Inwestycje w e-administracje miały być w dużej mierze sfinansowane przez UE. Niestety wpadki sprawiły, że będziemy je finansować z własnych środków i nie dostaniemy tego co obiecano. O problemach polskiej informatyzacji mówiła w Sejmie minister Anna Streżyńska.
Niedawna awaria ePUAP przypomniała nam wszystkim, że w Polsce jest pewien poważny problem z informatyzacją administracji publicznej. Systemy stworzone za miliony złotych mogą służyć tylko tysiącom, setkom, a czasem nawet tylko dziesiątkom obywateli. Co gorsza, te systemy są mocno zawodne toteż nic dziwnego, że wielu Polaków nadal preferuje osobisty kontakt z urzędnikiem. Wciąż wielu z nas nie wierzy, że da się załatwiać sprawy w urzędzie przez internet.
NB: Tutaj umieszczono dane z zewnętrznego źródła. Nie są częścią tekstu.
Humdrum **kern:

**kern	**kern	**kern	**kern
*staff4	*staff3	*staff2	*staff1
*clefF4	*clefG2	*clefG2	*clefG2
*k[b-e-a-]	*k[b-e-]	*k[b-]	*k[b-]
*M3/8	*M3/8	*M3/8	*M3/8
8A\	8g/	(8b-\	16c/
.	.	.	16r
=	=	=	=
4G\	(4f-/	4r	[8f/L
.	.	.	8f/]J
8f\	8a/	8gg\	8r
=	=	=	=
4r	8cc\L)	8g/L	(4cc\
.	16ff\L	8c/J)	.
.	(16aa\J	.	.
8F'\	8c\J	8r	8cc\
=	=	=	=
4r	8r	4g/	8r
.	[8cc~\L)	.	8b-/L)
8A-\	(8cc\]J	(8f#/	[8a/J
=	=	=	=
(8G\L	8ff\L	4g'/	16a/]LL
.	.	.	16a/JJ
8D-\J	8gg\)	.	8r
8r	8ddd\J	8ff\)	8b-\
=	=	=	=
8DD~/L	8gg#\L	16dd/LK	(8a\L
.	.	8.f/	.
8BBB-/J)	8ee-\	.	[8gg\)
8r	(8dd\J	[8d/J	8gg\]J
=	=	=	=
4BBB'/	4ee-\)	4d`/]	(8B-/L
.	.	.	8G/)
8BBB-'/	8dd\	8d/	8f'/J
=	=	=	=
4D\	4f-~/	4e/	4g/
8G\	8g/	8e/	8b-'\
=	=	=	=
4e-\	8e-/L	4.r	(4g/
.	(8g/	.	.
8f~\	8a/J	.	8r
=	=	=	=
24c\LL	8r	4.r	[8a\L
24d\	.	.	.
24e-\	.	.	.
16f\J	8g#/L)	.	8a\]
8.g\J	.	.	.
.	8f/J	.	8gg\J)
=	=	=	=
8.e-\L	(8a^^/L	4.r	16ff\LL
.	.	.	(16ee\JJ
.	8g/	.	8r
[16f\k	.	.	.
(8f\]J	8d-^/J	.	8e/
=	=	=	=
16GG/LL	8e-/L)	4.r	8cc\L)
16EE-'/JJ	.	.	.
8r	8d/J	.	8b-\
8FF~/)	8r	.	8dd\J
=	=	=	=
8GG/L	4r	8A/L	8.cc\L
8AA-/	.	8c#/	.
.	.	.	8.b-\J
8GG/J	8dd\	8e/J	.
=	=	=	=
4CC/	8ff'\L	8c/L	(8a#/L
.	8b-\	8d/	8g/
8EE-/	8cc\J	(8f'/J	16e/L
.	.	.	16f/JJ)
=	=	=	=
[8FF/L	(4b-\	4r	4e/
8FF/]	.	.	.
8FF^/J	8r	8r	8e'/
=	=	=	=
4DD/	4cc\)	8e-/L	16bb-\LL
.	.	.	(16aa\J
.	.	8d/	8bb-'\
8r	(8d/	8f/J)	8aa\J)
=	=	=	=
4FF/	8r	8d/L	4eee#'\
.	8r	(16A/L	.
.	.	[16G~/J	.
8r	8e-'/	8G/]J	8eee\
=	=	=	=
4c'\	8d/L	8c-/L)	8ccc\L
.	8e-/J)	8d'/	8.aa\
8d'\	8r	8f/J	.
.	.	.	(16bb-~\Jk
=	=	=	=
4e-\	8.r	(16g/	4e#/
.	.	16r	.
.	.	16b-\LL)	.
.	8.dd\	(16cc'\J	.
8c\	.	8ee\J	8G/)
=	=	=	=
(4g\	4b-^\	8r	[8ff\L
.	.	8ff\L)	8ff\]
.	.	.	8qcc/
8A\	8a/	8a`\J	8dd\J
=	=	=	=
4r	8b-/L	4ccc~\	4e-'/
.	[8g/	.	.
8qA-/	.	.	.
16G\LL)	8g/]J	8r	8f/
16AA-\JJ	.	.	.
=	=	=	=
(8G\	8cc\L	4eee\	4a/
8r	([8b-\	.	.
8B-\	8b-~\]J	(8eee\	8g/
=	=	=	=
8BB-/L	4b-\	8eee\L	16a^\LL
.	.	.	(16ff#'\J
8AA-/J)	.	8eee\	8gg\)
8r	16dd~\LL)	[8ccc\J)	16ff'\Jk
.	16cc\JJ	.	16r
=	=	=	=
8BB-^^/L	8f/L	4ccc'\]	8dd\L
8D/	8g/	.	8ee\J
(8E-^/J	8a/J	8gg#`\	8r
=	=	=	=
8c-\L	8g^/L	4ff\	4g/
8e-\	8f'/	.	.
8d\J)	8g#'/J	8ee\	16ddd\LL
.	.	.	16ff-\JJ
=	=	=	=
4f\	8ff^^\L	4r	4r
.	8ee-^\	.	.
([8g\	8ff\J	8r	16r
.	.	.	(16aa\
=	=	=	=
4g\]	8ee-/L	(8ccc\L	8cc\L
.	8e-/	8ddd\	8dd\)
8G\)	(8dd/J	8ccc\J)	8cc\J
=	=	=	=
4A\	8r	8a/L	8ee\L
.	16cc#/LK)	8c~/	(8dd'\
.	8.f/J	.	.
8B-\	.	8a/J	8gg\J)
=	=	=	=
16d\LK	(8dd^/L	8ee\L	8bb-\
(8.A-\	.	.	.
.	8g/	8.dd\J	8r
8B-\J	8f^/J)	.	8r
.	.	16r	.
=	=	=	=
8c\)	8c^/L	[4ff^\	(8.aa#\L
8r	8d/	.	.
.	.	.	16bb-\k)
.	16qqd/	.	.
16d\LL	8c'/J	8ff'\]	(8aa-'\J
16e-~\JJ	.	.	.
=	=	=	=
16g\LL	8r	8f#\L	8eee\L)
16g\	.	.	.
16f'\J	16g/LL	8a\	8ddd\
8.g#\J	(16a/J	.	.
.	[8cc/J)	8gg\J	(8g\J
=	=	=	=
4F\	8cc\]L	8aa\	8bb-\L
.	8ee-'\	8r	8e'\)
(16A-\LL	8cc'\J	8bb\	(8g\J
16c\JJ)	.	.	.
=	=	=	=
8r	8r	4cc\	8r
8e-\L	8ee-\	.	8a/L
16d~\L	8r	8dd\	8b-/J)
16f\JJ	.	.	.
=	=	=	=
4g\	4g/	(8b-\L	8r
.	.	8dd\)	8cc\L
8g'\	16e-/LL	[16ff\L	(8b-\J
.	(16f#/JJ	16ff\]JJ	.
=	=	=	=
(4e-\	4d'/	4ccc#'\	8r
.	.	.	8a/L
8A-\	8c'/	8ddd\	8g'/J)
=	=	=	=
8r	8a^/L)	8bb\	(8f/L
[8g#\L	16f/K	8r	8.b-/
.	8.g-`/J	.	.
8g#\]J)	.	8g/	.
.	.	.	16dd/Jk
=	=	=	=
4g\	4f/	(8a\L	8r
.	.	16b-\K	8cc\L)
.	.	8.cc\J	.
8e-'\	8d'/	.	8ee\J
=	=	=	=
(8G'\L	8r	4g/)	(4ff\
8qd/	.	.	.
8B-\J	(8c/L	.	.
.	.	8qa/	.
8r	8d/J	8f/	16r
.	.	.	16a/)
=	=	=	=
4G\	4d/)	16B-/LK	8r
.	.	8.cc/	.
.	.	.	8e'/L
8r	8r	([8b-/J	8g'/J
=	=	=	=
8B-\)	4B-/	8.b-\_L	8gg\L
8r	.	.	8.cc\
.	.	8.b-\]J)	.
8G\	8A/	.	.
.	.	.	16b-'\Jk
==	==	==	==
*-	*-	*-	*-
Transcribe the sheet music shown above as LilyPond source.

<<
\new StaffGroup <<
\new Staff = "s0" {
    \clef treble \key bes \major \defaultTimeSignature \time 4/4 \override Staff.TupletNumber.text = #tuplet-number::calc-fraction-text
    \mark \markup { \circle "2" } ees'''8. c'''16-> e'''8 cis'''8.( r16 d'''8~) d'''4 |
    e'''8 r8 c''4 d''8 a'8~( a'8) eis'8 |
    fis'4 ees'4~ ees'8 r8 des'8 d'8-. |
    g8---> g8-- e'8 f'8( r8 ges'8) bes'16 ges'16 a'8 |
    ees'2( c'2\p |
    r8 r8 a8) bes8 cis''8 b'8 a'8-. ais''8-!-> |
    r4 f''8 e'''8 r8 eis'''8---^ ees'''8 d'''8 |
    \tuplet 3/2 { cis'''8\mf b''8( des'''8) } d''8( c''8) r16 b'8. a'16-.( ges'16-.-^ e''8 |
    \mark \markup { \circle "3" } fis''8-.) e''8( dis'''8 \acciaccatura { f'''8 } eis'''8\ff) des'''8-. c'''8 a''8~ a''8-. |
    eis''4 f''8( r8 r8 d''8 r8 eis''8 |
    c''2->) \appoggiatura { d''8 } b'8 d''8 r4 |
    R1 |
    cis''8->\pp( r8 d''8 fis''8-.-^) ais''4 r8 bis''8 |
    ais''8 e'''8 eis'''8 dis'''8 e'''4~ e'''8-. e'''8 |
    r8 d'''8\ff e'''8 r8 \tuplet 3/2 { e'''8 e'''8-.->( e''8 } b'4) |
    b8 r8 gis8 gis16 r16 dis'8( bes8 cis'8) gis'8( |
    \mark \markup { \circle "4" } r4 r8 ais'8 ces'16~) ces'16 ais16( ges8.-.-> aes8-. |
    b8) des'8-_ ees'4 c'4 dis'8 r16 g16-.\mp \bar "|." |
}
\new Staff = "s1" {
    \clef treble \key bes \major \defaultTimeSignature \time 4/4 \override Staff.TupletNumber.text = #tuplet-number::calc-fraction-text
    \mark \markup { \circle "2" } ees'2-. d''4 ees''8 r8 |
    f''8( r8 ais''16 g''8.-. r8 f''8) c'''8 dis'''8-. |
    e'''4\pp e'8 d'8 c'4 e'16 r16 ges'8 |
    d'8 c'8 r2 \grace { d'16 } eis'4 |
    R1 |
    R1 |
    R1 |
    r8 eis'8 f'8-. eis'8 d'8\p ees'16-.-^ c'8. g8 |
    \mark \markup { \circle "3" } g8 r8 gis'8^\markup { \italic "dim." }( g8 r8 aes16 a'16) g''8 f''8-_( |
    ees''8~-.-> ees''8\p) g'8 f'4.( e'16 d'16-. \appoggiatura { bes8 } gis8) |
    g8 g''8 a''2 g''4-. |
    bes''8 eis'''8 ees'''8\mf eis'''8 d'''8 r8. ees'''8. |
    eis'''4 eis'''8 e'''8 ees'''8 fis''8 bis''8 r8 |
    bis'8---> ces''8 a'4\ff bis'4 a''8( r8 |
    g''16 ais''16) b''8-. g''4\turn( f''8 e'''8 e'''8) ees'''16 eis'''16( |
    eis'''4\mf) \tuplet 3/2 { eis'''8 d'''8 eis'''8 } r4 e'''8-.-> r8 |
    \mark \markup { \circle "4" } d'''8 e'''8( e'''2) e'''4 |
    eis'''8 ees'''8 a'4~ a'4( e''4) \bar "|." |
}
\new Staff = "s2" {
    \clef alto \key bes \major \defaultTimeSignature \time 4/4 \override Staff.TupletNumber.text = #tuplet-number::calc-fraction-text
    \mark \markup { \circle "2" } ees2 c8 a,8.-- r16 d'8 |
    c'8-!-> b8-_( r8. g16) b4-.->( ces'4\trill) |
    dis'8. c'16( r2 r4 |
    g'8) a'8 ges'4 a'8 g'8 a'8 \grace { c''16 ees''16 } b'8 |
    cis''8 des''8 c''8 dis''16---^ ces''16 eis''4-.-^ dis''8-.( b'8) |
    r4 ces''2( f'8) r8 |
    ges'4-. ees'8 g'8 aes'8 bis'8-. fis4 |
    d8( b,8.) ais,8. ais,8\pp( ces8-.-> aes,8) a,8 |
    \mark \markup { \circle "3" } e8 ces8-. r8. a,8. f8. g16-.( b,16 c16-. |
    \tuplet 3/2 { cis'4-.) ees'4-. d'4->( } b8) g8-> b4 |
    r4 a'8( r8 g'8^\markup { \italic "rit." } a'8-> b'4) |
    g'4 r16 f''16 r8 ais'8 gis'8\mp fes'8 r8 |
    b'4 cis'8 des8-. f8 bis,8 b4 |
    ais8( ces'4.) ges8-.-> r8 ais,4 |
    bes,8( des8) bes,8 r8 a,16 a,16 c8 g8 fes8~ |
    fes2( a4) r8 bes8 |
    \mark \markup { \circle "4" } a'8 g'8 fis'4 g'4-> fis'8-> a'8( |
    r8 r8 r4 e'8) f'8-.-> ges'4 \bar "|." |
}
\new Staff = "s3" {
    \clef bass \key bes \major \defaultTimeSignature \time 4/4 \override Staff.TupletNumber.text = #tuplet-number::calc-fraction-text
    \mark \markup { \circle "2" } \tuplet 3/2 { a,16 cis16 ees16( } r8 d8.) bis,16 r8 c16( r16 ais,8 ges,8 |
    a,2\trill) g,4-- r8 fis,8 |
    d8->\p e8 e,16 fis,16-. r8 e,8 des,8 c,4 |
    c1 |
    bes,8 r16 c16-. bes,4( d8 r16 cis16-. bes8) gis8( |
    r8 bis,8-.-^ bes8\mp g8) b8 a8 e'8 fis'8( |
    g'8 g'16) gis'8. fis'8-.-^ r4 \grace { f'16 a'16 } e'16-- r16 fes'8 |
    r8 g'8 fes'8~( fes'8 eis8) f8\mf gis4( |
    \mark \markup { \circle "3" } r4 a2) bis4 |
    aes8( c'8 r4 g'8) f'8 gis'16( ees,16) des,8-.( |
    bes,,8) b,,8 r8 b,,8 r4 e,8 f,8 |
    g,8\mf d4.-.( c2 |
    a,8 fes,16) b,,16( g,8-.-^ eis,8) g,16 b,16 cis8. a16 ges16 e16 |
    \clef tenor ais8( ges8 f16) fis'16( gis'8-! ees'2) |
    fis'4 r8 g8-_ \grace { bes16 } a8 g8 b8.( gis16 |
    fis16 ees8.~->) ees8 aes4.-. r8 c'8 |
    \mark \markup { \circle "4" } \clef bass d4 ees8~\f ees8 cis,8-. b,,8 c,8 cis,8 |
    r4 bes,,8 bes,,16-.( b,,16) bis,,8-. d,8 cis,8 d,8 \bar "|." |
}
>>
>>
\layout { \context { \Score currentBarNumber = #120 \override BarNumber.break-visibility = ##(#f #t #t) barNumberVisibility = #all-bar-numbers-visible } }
Problem jest znany nie od dziś. W roku 2012, gdy powstało pierwsze ministerstwo cyfryzacji, ówczesny rząd zapowiadał uporządkowanie "stajni augiasza". Niestety nie udało się tego zrobić, a teraz przed tym zadaniem staje kolejna osoba - minister Anna Streżyńska. Wczoraj w Sejmie przedstawiła ona podsumowanie działań związanych z administracją państwa w latach 2007-2015. Wystąpienie pani minister zostało w całości opublikowane na stronie Ministerstwa Cyfryzacji.